Passam a ter direito a prioridade os idosos com mais de 65 anos ou com limitações percetíveis, as grávidas, os deficientes que sejam portadores de comprovativo de incapacidade igual ou superior a 60% e os acompanhantes de criança de colo com idade igual ou inferior a 2 anos.
Apesar de não estar definida no Decreto-Lei a obrigatoriedade de tornar pública esta informação, é aconselhável que as regras de atendimento prioritário estejam afixadas em local visível.

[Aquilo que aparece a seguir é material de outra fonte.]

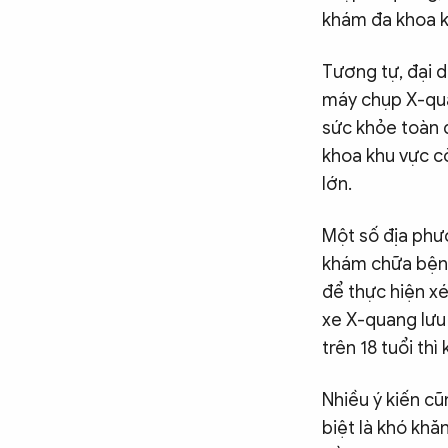
khám đa khoa k
Tương tự, đại 
máy chụp X-qua
sức khỏe toàn d
khoa khu vực c
lớn.
Một số địa phư
khám chữa bệnh
để thực hiện xé
xe X-quang lưu
trên 18 tuổi th
Nhiều ý kiến cũ
biệt là khó kh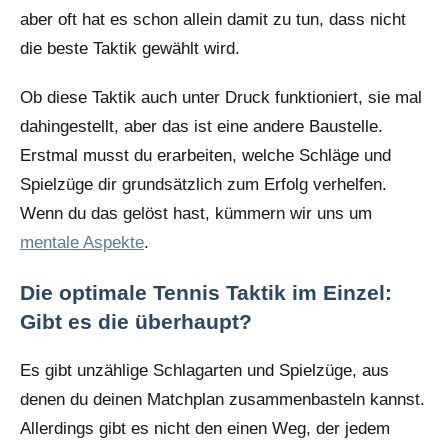
aber oft hat es schon allein damit zu tun, dass nicht
die beste Taktik gewählt wird.
Ob diese Taktik auch unter Druck funktioniert, sie mal
dahingestellt, aber das ist eine andere Baustelle.
Erstmal musst du erarbeiten, welche Schläge und
Spielzüge dir grundsätzlich zum Erfolg verhelfen.
Wenn du das gelöst hast, kümmern wir uns um
mentale Aspekte
.
Die optimale Tennis Taktik im Einzel:
Gibt es die überhaupt?
Es gibt unzählige Schlagarten und Spielzüge, aus
denen du deinen Matchplan zusammenbasteln kannst.
Allerdings gibt es nicht den einen Weg, der jedem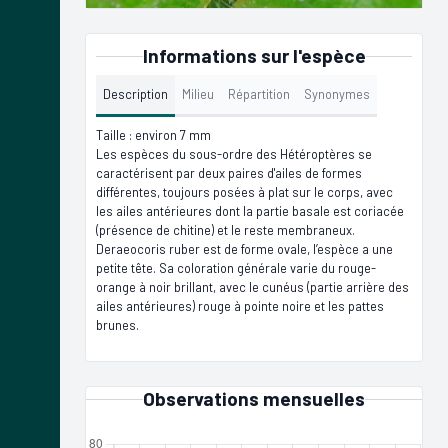
Informations sur l'espèce
Description
Milieu
Répartition
Synonymes
Taille : environ 7 mm
Les espèces du sous-ordre des Hétéroptères se
caractérisent par deux paires d'ailes de formes
différentes, toujours posées à plat sur le corps, avec
les ailes antérieures dont la partie basale est coriacée
(présence de chitine) et le reste membraneux.
Deraeocoris ruber est de forme ovale, l’espèce a une
petite tête. Sa coloration générale varie du rouge-
orange à noir brillant, avec le cunéus (partie arrière des
ailes antérieures) rouge à pointe noire et les pattes
brunes.
Observations mensuelles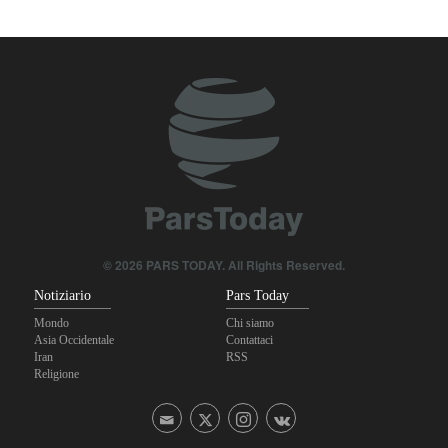
un fallimento
Gharibabadi: L'intesa tra Iran e Oman non significa la completa
riapertura dello Stretto di Hormuz
Se non avessimo sacrificato i giapponesi, il futuro del mondo
sarebbe stato pieno di guerre! Immagini selezionate
nell'anniversario del massacro atomico di Hiroshima
© 2026 PARS TODAY. All Rights Reserved.
Notiziario
Pars Today
Mondo
Chi siamo
Asia Occidentale
Contattaci
Iran
RSS
Religione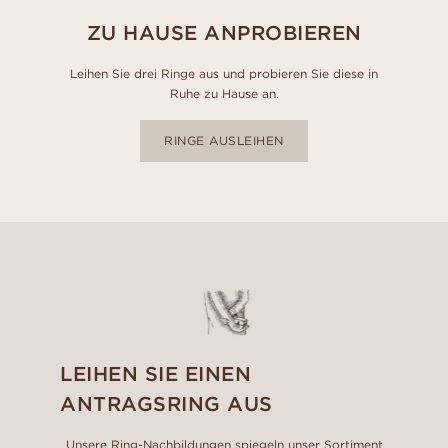
ZU HAUSE ANPROBIEREN
Leihen Sie drei Ringe aus und probieren Sie diese in
Ruhe zu Hause an.
RINGE AUSLEIHEN
LEIHEN SIE EINEN
ANTRAGSRING AUS
Unsere Ring-Nachbildungen spiegeln unser Sortiment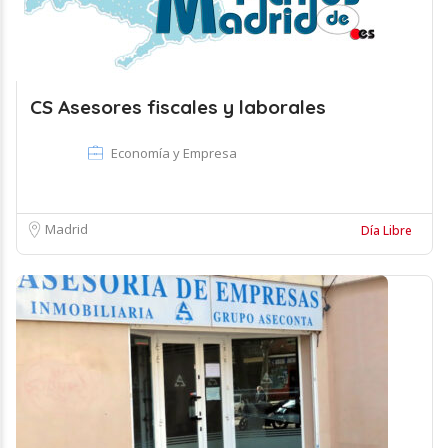
CS Asesores fiscales y laborales
Economía y Empresa
Madrid
Día Libre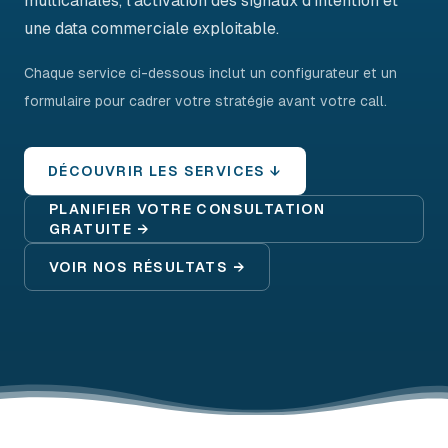
multicanales, l'activation des signaux d'intention et
une data commerciale exploitable.
Chaque service ci-dessous inclut un configurateur et un
formulaire pour cadrer votre stratégie avant votre call.
DÉCOUVRIR LES SERVICES ↓
PLANIFIER VOTRE CONSULTATION
GRATUITE →
VOIR NOS RÉSULTATS →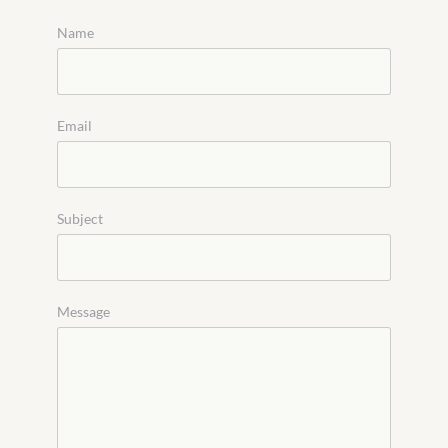
Name
Email
Subject
Message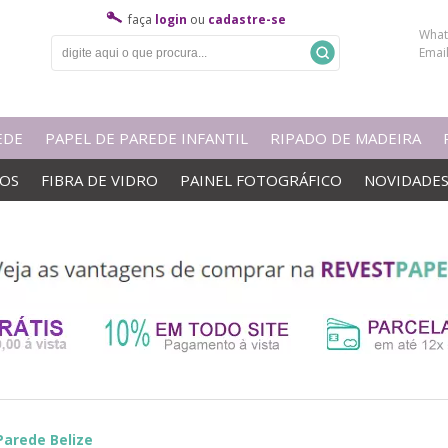
faça
login
ou
cadastre-se
What
Emai
EDE
PAPEL DE PAREDE INFANTIL
RIPADO DE MADEIRA
VOS
FIBRA DE VIDRO
PAINEL FOTOGRÁFICO
NOVIDADE
Parede Belize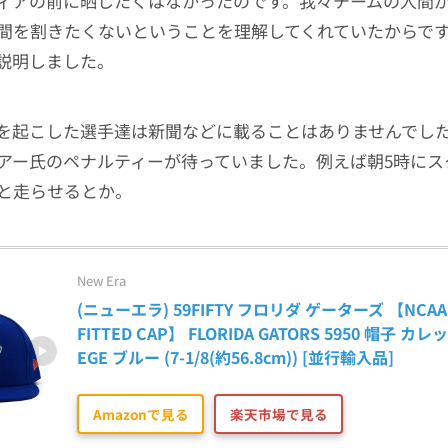
ィアの前に晒したくはなかったのです。我々チームの人間
間を割きたくないということを理解してくれていたからで
説明しました。
を起こした選手達は新聞などに載ることはありませんでし
アー氏のペナルティーが待っていました。例えば朝5時にス
と走らせるとか。
New Era
(ニューエラ) 59FIFTY フロリダ ゲーターズ 【NCAA T
FITTED CAP】 FLORIDA GATORS 5950 帽子 カレ
EGE ブルー (7-1/8(約56.8cm)) [並行輸入品]
Amazonで見る
楽天市場で見る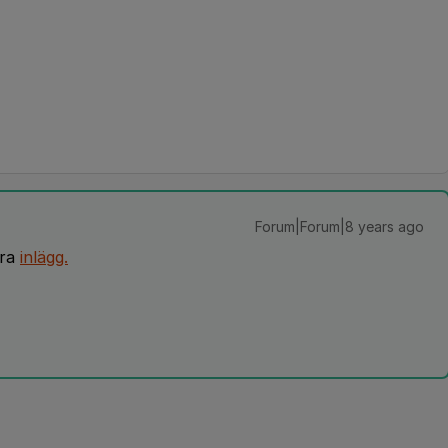
Forum|Forum|8 years ago
dra
inlägg.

Todos os fornecedores de bens e prestadores de serviços – incluindo aqueles que só vendem produtos ou prestam serviços através da Internet – estão obrigados a informar os consumidores sobre as entidades RAL (Resolução Alternativa de Litígios de Consumo) disponíveis (Lei n.º 144/2015).
Como devem ser prestadas as informações?
Estas informações devem ser prestadas de forma clara, compreensível e adequada ao tipo de bem e serviço que é vendido ou prestado, e serem facilmente acessíveis (visíveis) ao consumidor:
– no sítio eletrónico dos fornecedores de bens ou prestadores de serviços, caso este exista;
– e nos contratos de compra e venda ou de prestação de serviços entre o fornecedor de bens ou prestador de serviços e o consumidor, quando estes assumam a forma escrita ou constituam contratos de adesão.
Não existindo contrato escrito a informação deve ser prestada noutro suporte duradouro, nomeadamente num letreiro afixado na parede ou aposto no balcão de venda ou, em alternativa, na fatura entregue ao consumidor.
A ACT (Autoridade para as Condições do Trabalho) divulgou um documento com informação sobre legislação referente ao direito de parentalidade e os direitos e deveres do trabalhador em matéria de igualdade e não discriminação. O empregador deve afixar nas instalações da sua empresa, em local apropriado, informação nesta matéria.